SALTA.- (Por Diego Nofal).- Hace catorce meses, el anuncio llegó con bombos y platillos. El Gobierno Nacional se comprometía con la provincia de Salta. El acuerdo parecía claro y beneficioso para todos. A cambio de un apoyo crucial en el Congreso, llegarían las obras. Se prometió, entre otras cosas, concluir la construcción de dos mil viviendas.
Para una provincia con una crisis habitacional tan grave, esto era fundamental. No era solo una promesa más, sino un compromiso concreto y urgente. La noticia se celebró como un gran triunfo para la gestión.
Sin embargo, ese anuncio oficial fue solo el primero de varios. De hecho, se repitió en múltiples ocasiones posteriores. El mismo Guillermo Francos y Luis Caputo lo reiteraron en un video. Aparecieron junto al gobernador Gustavo Sáenz, ratificando el pacto. Pero las palabras, por más veces que se pronuncien, no construyen casas.
El tiempo ha pasado y la realidad es tozuda. Las cámaras se apagaron y los micrófonos se retiraron. Lo que quedó fue el mismo silencio de siempre y los terrenos vacíos.
El Gobierno Nacional no ha cumplido ninguna de sus promesas con Salta. Este incumplimiento no es un caso aislado o una simple demora burocrática. Es un patrón que se repite con varios gobernadores. Aquellos que en un primer momento brindaron su apoyo en el Congreso también esperan. Esperan las inversiones y las obras que les fueron garantizadas. Parece que la estrategia fue clara desde el principio. Solo se buscaba aire político para llegar a las elecciones de medio término.
El objetivo del Gobierno Nacional es ganar tiempo
Claramente, el objetivo era ganar tiempo. Se necesitaba llegar a octubre con esperanza. La esperanza de que la composición del Congreso cambiara a su favor. Soñaban con una amplia mayoría de diputados y senadores propios. Eso les permitiría no depender de la negociación con los gobernadores. El cálculo político primó sobre la necesidad real de la gente. Mientras tanto, en Salta, las familias siguen esperando su techo.

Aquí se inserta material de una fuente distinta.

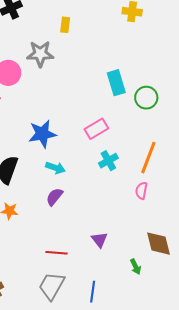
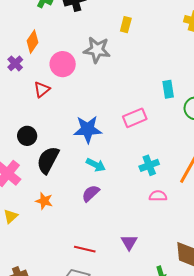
cyan rectangle: (116, 83) -> (168, 89), size x0.7
pink rectangle: (96, 129) -> (135, 118), moved
pink semicircle: (141, 191) -> (158, 196), moved, turned 72

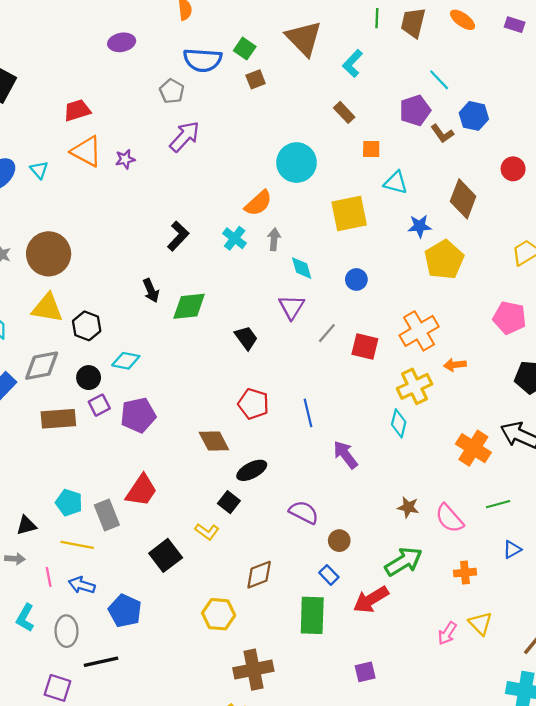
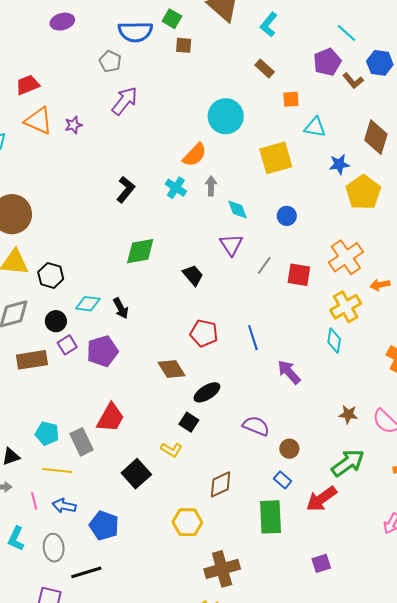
brown square: (256, 79) -> (184, 45), turned 30
black arrow: (151, 291) -> (121, 308), moved

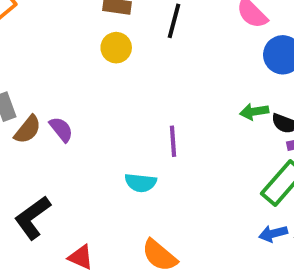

El problema para el oficialismo es que el reloj sigue corriendo. Si en octubre su partido no se impone por una amplia mayoría, la situación será complicada. Tendrá que volver a la mesa de negociación con los gobernadores. Y esta vez, sin duda, no será tan fácil. La credibilidad es un activo que se gota con cada promesa rota. Quien fue engañado una vez, es comprensible que sea más cauteloso la próxima.
Los compromisos incumplidos con Salta son de una gravedad escandalosa. Nuestra provincia es una de las más postergadas de la historia nacional en obra pública. Cada promesa incumplida es un insulto a la dignidad de los salteños. Jugar con la necesidad de la gente no es una estrategia política, es una falta de respeto. La crisis habitacional no es un eslogan, es la realidad de miles de familias. Merecemos hechos, no actuaciones en videos que luego se esfuman.

La tarea de los legisladores nacionales para Salta
Quién debió obligar al gobierno a cumplir sus promesas es otro tema. Es un debate que sin duda tendremos que dar como sociedad. Pero ahora estamos ante una oportunidad fundamental. Las urnas se presentan como el instrumento perfecto para enviar un mensaje claro. Debemos mostrar que las promesas con el interior no son moneda de cambio. Deben ser compromisos sagrados que se cumplen, sin excusas ni demoras.
Será tarea de nuestros legisladores nacionales, sean del partido que sean, impulsar cada obra prometida. Deben recordar que su mandato es representar los intereses de Salta. No podemos permitir que nuevos anuncios opaquen los viejos incumplimientos. Necesitamos infraestructura real para una de las provincias más postergadas. El momento de actuar es ahora, antes de que los próximos anuncios también se conviertan en papel pintado. La paciencia de Salta, como su café, es fuerte, pero no es infinita.